There are so many things that I wanted to accomplish in 2020. I had jotted it down in my diary, in January, planning events and strategies way in advance. You know mos – spreadsheet brain, and what not.
But, alas, as fate would have it, 2020 would be that drunk uncle at family gatherings. You know, the one that starts out all cheerful and chipper, and then later causes havoc and destruction. Kidding. Let’s not blame an actual year for all the poo that we’ve had to endure. We blame the coronavirus. 2020 is just an innocent bystander.

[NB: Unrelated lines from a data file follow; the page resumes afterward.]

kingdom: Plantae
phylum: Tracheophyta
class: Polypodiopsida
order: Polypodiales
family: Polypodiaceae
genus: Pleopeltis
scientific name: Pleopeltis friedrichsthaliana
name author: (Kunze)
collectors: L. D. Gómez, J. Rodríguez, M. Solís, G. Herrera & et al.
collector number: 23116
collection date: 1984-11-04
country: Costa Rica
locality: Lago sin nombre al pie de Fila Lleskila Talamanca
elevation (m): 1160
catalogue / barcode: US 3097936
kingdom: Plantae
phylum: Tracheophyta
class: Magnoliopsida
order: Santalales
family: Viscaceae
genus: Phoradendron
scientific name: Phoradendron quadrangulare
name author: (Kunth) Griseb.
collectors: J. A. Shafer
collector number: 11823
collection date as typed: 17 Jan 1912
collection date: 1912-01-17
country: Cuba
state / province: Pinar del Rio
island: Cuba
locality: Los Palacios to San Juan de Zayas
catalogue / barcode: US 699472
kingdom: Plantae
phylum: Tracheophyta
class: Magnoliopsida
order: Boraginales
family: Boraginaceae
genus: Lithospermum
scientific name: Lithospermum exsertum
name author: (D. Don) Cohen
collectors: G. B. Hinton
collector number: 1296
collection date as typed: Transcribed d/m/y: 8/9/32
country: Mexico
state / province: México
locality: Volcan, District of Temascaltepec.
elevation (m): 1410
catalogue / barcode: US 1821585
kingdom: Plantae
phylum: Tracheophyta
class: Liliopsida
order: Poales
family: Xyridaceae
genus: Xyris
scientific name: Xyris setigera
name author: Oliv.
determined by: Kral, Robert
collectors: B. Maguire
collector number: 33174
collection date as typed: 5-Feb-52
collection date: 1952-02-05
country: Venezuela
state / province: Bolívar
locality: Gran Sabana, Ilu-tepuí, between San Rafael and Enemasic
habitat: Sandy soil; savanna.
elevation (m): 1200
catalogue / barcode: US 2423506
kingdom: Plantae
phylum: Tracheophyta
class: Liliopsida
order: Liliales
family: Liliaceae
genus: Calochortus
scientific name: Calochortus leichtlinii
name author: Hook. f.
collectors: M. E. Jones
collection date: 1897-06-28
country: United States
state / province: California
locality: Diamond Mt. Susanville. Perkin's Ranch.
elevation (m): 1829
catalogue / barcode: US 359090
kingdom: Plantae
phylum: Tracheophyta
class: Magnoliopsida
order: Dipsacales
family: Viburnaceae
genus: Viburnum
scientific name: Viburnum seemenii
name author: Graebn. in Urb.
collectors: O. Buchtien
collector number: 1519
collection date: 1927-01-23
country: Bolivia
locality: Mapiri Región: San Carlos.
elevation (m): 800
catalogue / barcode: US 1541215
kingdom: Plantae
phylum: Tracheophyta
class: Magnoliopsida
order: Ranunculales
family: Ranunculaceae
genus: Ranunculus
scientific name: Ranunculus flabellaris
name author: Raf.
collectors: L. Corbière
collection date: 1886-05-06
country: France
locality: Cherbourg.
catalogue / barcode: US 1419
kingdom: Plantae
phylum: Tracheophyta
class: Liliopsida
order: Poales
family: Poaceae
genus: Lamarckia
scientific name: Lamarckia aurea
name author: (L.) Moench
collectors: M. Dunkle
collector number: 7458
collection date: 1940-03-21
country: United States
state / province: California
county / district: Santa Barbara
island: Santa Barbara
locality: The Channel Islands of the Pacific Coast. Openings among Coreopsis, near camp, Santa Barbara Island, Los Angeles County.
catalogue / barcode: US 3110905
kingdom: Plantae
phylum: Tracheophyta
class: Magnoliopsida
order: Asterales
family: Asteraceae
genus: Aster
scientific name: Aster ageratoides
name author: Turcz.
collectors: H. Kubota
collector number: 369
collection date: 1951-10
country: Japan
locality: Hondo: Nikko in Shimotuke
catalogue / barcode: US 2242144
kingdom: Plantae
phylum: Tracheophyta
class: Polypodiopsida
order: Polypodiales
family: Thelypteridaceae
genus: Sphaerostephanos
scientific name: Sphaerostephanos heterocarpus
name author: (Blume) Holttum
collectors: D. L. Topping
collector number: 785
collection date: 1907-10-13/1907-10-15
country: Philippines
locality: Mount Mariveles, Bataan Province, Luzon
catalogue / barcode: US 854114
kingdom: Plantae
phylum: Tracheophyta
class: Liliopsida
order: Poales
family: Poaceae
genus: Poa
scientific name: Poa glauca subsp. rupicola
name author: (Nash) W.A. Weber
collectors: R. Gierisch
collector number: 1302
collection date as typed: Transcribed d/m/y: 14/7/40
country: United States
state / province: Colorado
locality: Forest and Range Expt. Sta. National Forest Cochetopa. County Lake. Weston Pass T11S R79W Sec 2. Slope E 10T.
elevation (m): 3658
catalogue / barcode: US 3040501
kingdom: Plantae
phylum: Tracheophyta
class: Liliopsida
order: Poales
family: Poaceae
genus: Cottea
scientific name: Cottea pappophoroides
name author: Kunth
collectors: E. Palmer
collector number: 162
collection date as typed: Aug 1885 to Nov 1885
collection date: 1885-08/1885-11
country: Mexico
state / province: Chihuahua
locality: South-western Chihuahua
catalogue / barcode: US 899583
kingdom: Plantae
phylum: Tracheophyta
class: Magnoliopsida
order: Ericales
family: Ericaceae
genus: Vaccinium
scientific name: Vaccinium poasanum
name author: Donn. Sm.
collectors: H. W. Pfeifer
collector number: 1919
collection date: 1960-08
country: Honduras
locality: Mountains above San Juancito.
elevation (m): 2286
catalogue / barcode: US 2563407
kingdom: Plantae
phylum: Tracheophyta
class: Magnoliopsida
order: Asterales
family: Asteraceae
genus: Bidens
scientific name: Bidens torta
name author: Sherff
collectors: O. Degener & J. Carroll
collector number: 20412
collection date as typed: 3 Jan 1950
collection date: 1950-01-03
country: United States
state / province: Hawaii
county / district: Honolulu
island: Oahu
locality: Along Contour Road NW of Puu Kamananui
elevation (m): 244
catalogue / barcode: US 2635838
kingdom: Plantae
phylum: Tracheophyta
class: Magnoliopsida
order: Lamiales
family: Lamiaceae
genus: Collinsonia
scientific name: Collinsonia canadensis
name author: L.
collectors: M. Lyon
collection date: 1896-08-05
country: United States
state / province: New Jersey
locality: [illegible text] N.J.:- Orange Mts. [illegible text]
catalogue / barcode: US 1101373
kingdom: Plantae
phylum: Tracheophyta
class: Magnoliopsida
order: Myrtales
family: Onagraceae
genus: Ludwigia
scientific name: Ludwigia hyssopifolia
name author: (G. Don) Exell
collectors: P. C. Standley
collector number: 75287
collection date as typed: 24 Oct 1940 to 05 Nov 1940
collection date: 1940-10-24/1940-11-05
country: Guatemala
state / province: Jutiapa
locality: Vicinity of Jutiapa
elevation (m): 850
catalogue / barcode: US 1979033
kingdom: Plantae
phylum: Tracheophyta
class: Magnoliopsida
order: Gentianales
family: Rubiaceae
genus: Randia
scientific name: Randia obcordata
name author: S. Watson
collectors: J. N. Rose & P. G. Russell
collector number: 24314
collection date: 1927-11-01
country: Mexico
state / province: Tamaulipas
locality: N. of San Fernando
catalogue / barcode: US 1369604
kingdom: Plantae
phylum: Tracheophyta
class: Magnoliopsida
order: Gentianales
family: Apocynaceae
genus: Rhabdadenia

Anyways, blame games and finger pointing aside… it’s been a rather rough past few months. 2020 has been a journey, ya’ll.
Some may liken this journey to a pensive trip abroad – you know, ‘eat, pray, love’ vibes. Challenging, but reflective. A moment to ponder on the wonders and beauty of life. Also, a time to binge-watch Netflix shows, while eating baked goods.
For others, the journey through 2020 has been rough. Clinging to a life raft, during high tide, in the rain, oh and there are sharks, rough. Businesses closed down. Lives were lost. And no amount of baked goods could fix the heartache. Not even the type with the cream cheese frosting.
As I contemplate on 2020, I find myself somewhere in the middle.
We’ve had to say goodbye to so many people whose lives were closely intertwined with ours. Grief (even second hand grief) makes it hard to function as you normally would. I kinda gave up on nailing those goals that I had penned in January. I barely blogged, did a kaas job at homeschooling and I picked up so much weight, that my jeans ripped. (Nope, that’s not a metaphor). In many ways I feel like I took a couple of steps back.
And, real talk: my failed accomplishments make me feel like a complete loser.
Madam Sucky Suck. Lady Flop-Alot. Queen of the Loser Brigade. You get the gist.
Anyways, I almost ended my year on this absolutely sour note.
And then I remembered one important thing…
I’m still alive!
Hundreds of thousands of people around the world have lost their lives in 2020. We’re still alive, my friend! I’m alive! And I’m so thankful for that.
It would be completely and totally foolish, ignorant and obnoxious of me to rattle off a string of superficial things that I did not achieve, when life itself is a gift.
I guess what I’m trying to say is that making it out of 2020, with an opportunity to start all over again, is all the accomplishment I need.